Muller’s section on nuclear weapons and radiation is a neat little gem of science writing and a model for unhysterical explanation of an inherently fraught subject. It turns out to matter greatly what type of nuclear weapons North Korea has tested, to indicate both what damage Kim Jong Il can do – so far, all the tests have been duds – and how he acquired his bombs. Thinking prospectively, too, Muller gives simple advice on how to identify countries that are trying to make bombs from scratch. Look for countries that import maraging steel, he says, but don’t play a lot of golf. (Maraging steel’s main use, other than the manufacture of high-end clubs, is to make gas centrifuges for enriching uranium.)
On the subject of energy, the insights are more equivocal. Muller points out the potential of solar power, which is indeed impressive: Just 1 square kilometer of direct sunlight at midday produces the same power as a large power plant.
But the problems of energy turn out to have at least as much to do with environmentalists and economists as they do with physics. Solar power still costs too much, wind farms kill too many birds (although far fewer than, say, cars), no one wants to flood a valley for a hydroelectric dam, and geothermal power simply isn’t ready.
And it isn’t clear that economy-crippling carbon taxes and huge investments in present technologies would be money well spent, especially when one considers the alternative of being patient, studying the problem and dedicating more research money to more effective climate interventions. Muller can explain why solar power is expensive today, but it takes an economist – William Nordhaus of Yale – to tell us just how expensive it would be to wait a few more decades and try to find a better solution.

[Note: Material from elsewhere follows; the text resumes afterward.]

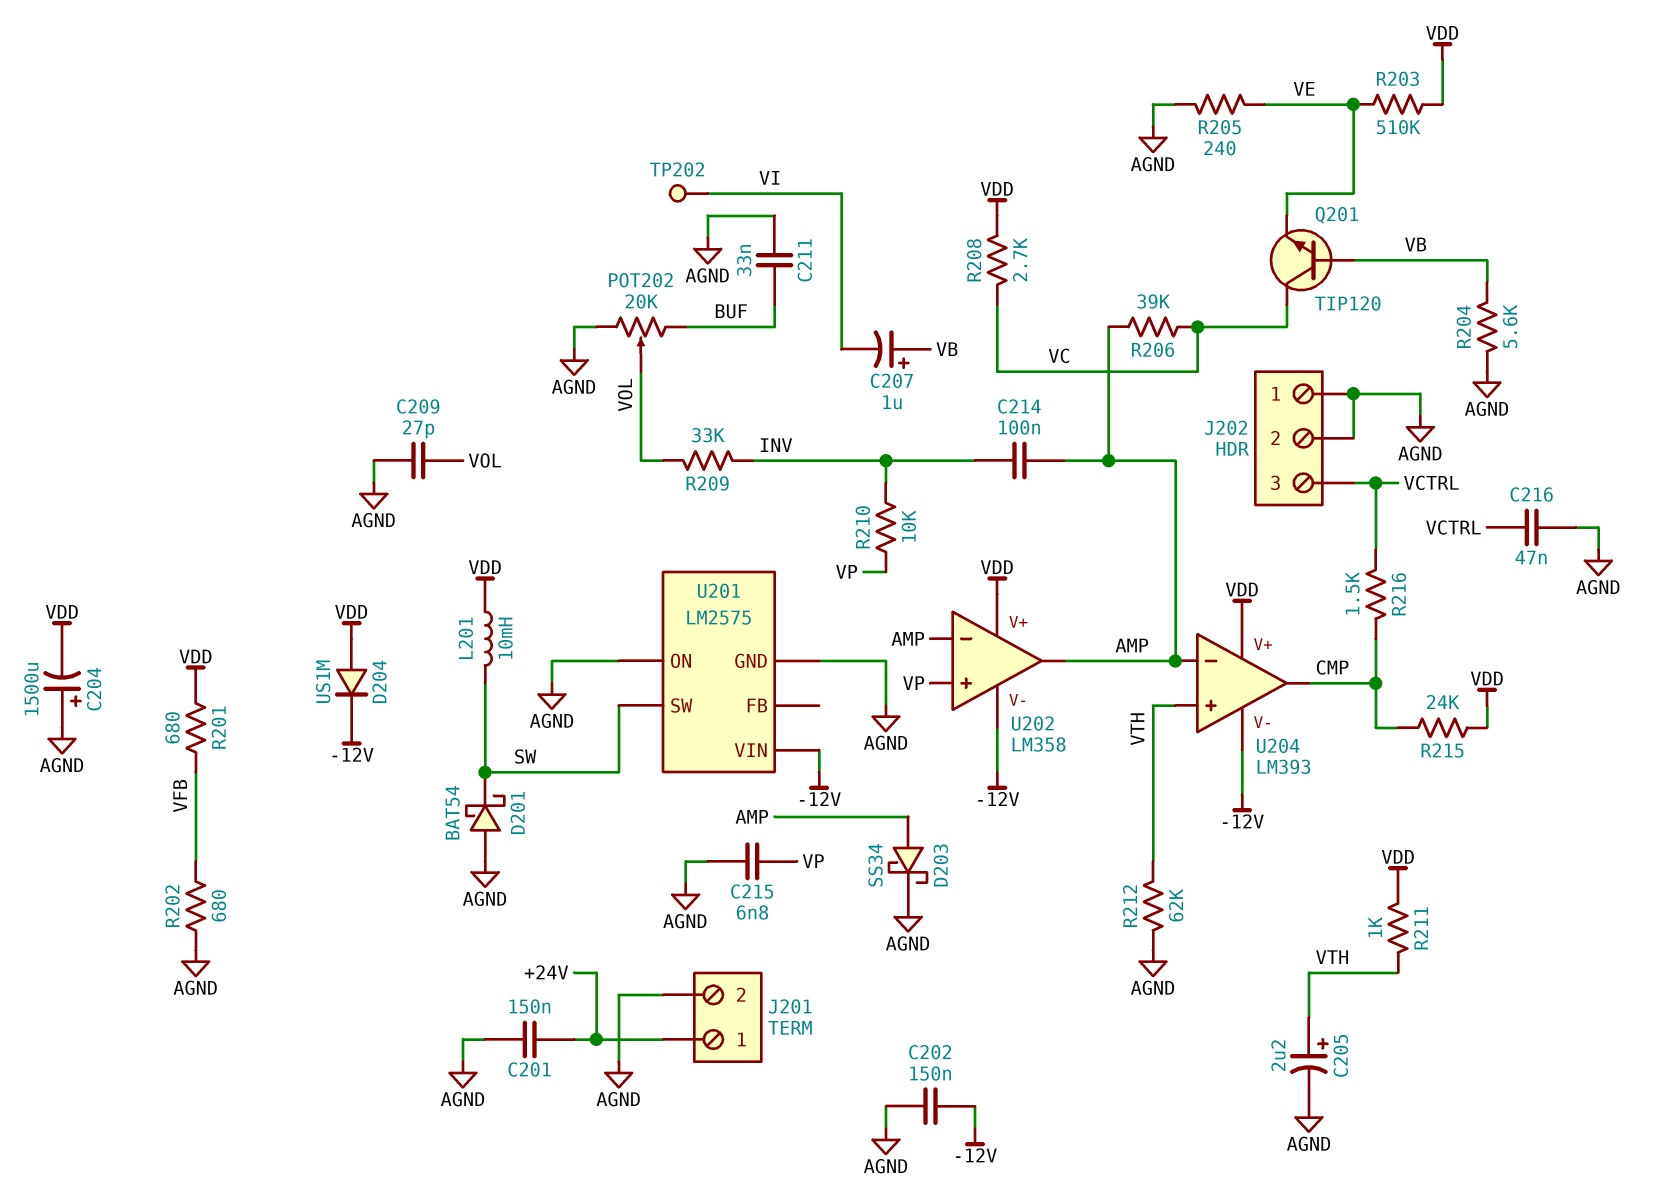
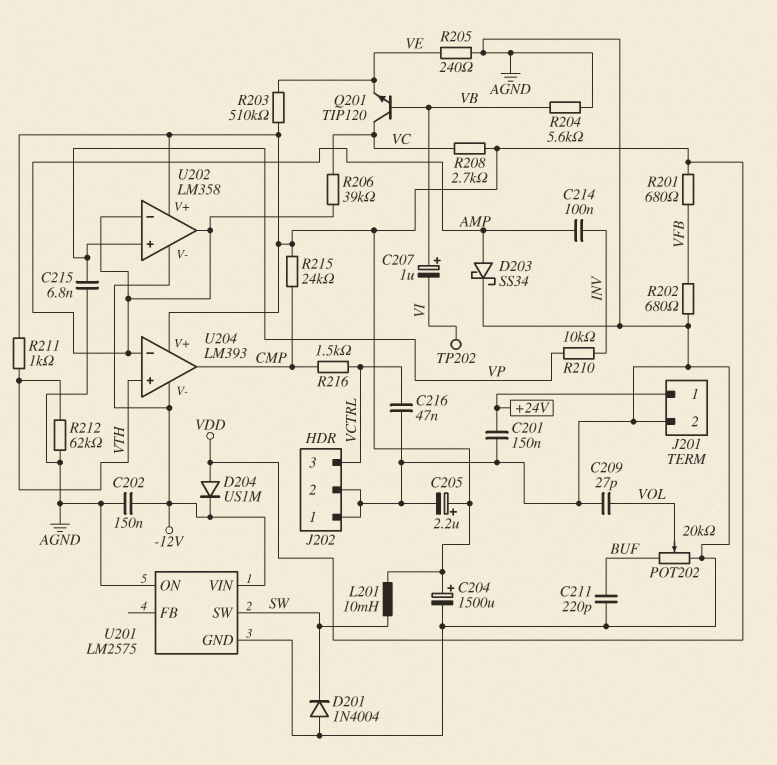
C204: 1500uF (plus AGND, minus VDD) -> 1500uF (plus VDD, minus AGND)
C205: 2.2uF (plus VTH, minus AGND) -> 2.2uF (plus VDD, minus AGND)
C211: 33nF (AGND, BUF) -> 220pF (AGND, BUF)
D201: schottky BAT54 (A AGND, K SW) -> diode 1N4004 (A AGND, K SW)
R209: 33k (INV, VOL) -> none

Muller knows the limitations of science well, and it is a credit to his modesty that he nearly always leaves the political questions to the reader (who is addressed throughout, somewhat preciously, as if he or she were the president-elect of the United States). Nevertheless, he might have profited from being slightly less tentative in discussions of politics, since physics does have to enter the practical world somehow. Even a few paragraphs on the role of scientific and technical advisers in the executive branch would be welcome, since these are the people who actually implement scientific policy.

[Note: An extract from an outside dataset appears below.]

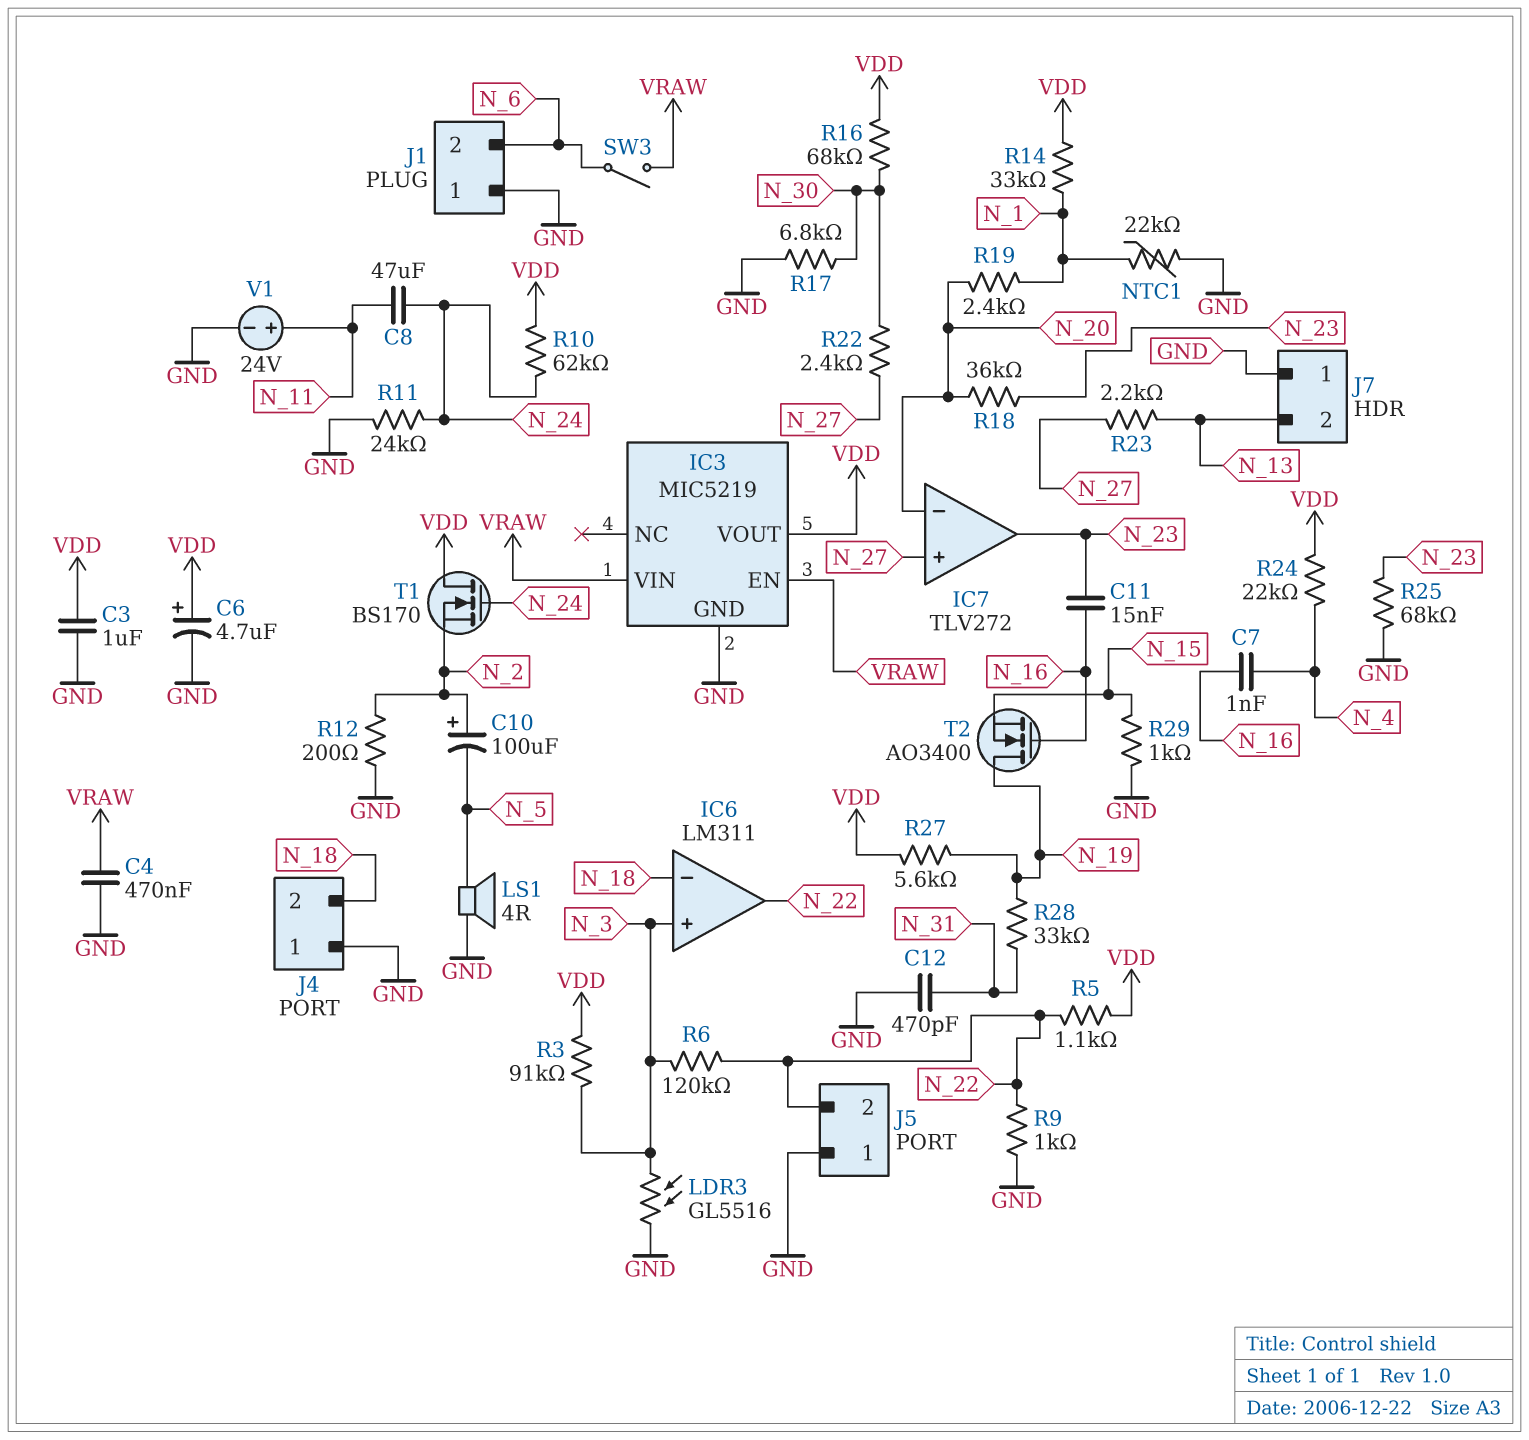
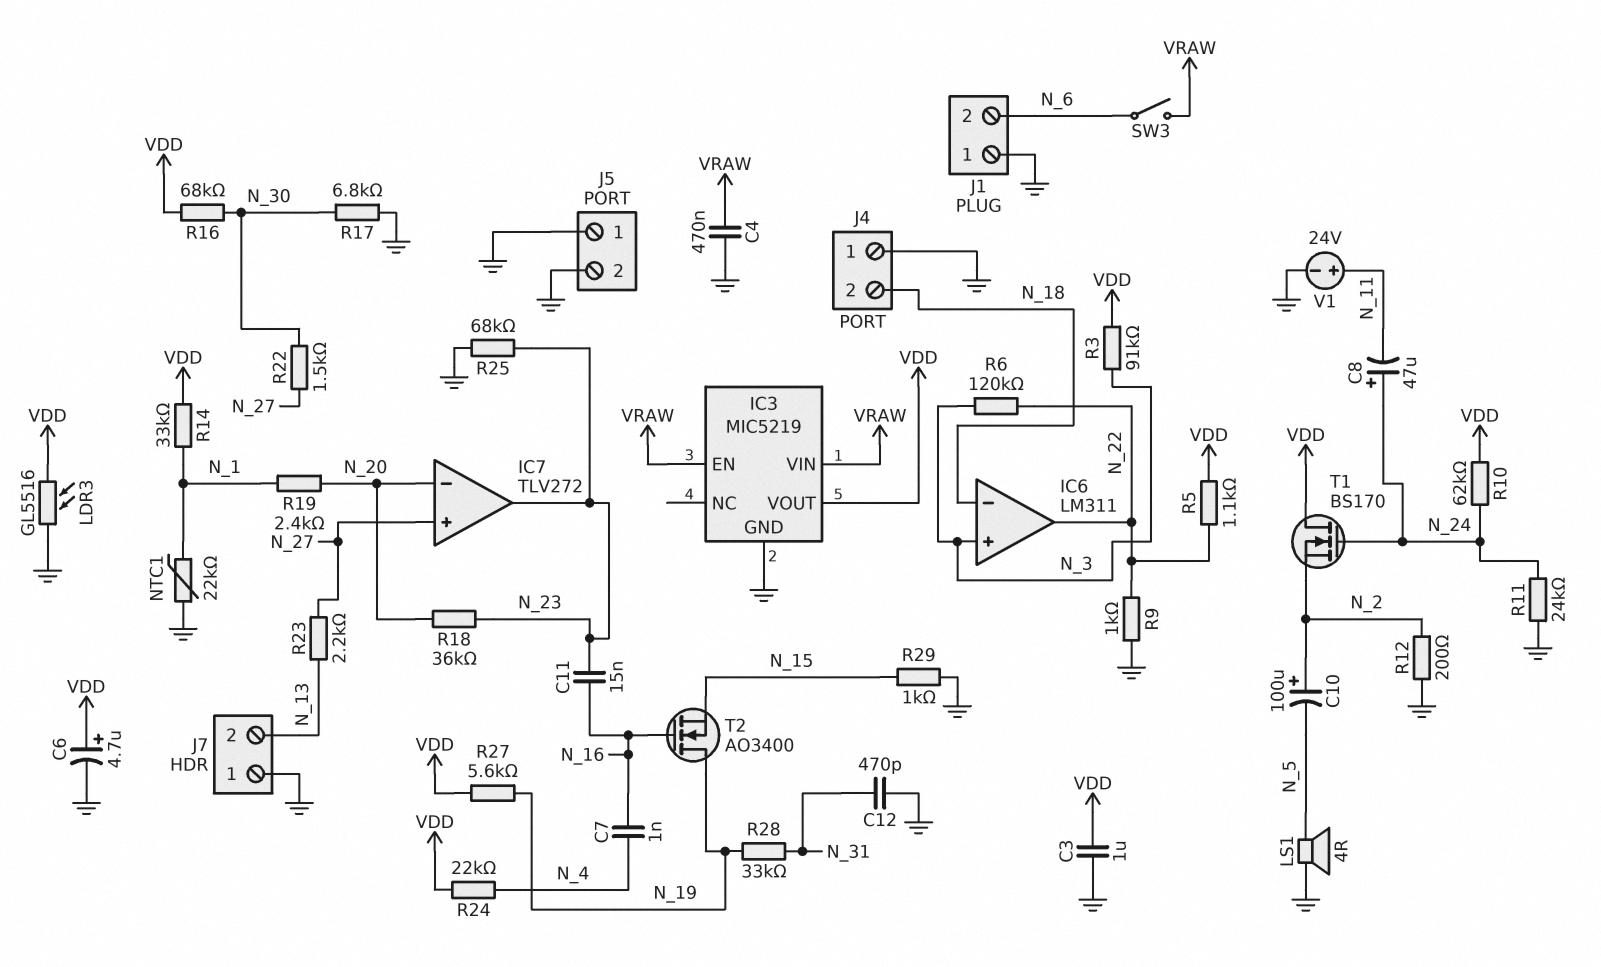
C8: 47uF (N_11, N_24) -> 47uF (plus N_24, minus N_11)
J5 pin 2: N_22 -> GND
LDR3: GL5516 (GND, N_3) -> GL5516 (GND, VDD)
R22: 2.4k (N_27, N_30) -> 1.5k (N_27, N_30)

To take one example, Muller mentions an incident in which U.S. nuclear expert Michael May went to Pyongyang to determine whether the North Koreans really had reprocessed fuel into plutonium, as they claimed. The inspector asked to hold the plutonium in his bare hand to feel its warmth and weight. The North Koreans hadn’t anticipated this seemingly bold gambit, but they let him hold it anyway, and thereby, perhaps unwittingly, gave the United States evidence that their reprocessing had succeeded. May knew the plutonium would be safe to touch, since its alpha-particle emissions wouldn’t be able to penetrate the dead skin of his hands.
We don’t expect the next president to be so scientifically adept that he can juggle fissile material at state dinners; presidents seek expert advice on many subjects, and only a rare politician will know as much about economics as Ben Bernanke or as much about asymmetric warfare as David Petraeus. And although I’d certainly prefer to have a president conversant in the scientific issues Muller raises, one who knows the issues only vaguely but retains and listens to advisers of Muller’s stature may be just as effective.
What’s most disturbing is that we expect presidents to be ignorant of the most basic science in this book. Would you be surprised if, in a debate, a presidential candidate showed that he knew the difference between horsepower and a kilowatt-hour? I would. This is a low bar, and I wish both candidates could surpass it, with or without Muller’s counsel.